Kindle

Dec 29, 2010 04:40

I got a Kindle e-book reader for Christmas. I'm not sure about this thing. As with digital textbooks, I think this is The Future but that the technology is not ready for practical use yet. Notes:

The Good:
-The screen is surreal, and not in the bad sense with the melting clocks. It's better-looking than a monitor, in a way, though the contrast is still mediocre. It doesn't look like a normal screen.
-It's smaller and lighter than a single book, yet holds potentially thousands. This is what's so cool about it.
-Unlike the iPad it doesn't try to be your main computer (or your god) and do everything. It's a book reader and little else. That's good because it doesn't become a bloated, expensive gadget. I see the Nook is heading in the direction of an LCD screen (ie. short battery life), higher price, and Facebook access.
-You can transfer files for free with the included USB cable, from a PC. (The Kindle shows up as a thumb drive.) So yes, I could go to classics.mit.edu and download a book from there. I've, uh, confirmed it's also capable of loading up a draft of my novel. *ego*

The Bad:
-PDF support.

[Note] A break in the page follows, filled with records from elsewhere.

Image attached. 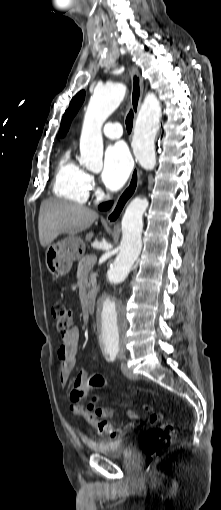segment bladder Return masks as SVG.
Here are the masks:
<instances>
[{
    "label": "bladder",
    "instance_id": "31cf9c89",
    "mask_svg": "<svg viewBox=\"0 0 221 510\" xmlns=\"http://www.w3.org/2000/svg\"><path fill=\"white\" fill-rule=\"evenodd\" d=\"M135 436L126 435L117 441H97L89 445L93 452L105 455L109 458H119L130 453L134 447Z\"/></svg>",
    "mask_w": 221,
    "mask_h": 510
}]
</instances>
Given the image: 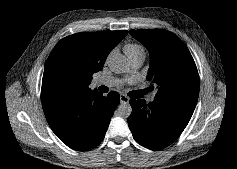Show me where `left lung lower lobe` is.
<instances>
[{
    "label": "left lung lower lobe",
    "mask_w": 237,
    "mask_h": 169,
    "mask_svg": "<svg viewBox=\"0 0 237 169\" xmlns=\"http://www.w3.org/2000/svg\"><path fill=\"white\" fill-rule=\"evenodd\" d=\"M128 124L134 139L142 146L160 150L173 143L187 126L196 105L179 101L131 99Z\"/></svg>",
    "instance_id": "left-lung-lower-lobe-1"
}]
</instances>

There's no zoom setting between "devote much of the screen's width to blank margins, squashing the text to near-unreadable size", and "zoom so far you have to scroll to read one page". Getting practical, comfortable reading of PDFs is one of the main things I hoped to do on a Kindle, and it can't do that. I'm pretty sure it'd be acceptable if there were only a simple intermediate zoom function, and it's just plain stupid there isn't.
-Battery life isn't as advertised. This page is used to market the Kindle and it says: "Kindle lets you read for up to one month on a single charge." This page is for helping people who've already bought one, and it says: "With Kindle's long battery life, you can read your Kindle device on a single charge for up to a week with wireless on. Turn wireless off and read for up to 2 weeks." One month means two weeks? I looked into this subject because I'd left the Kindle on a dresser for most of the last three days, and today found it had a battery-empty display. My understanding is that even though I'd turned wireless service off, the Kindle continued to drain power much faster than advertised because I hadn't explicitly put it into sleep mode. Because the designers didn't think to automatically make it sleep after an hour's inactivity.
-Wireless service: It's $50 more for the 3G version, which is what I have. I feel guilty about asking for this version, because in hindsight, the $50 gets you what, the ability to buy books without going to a restaurant that has free wi-fi?

So... I've thought about returning this thing. It's cool, but not quite what I'd hoped for.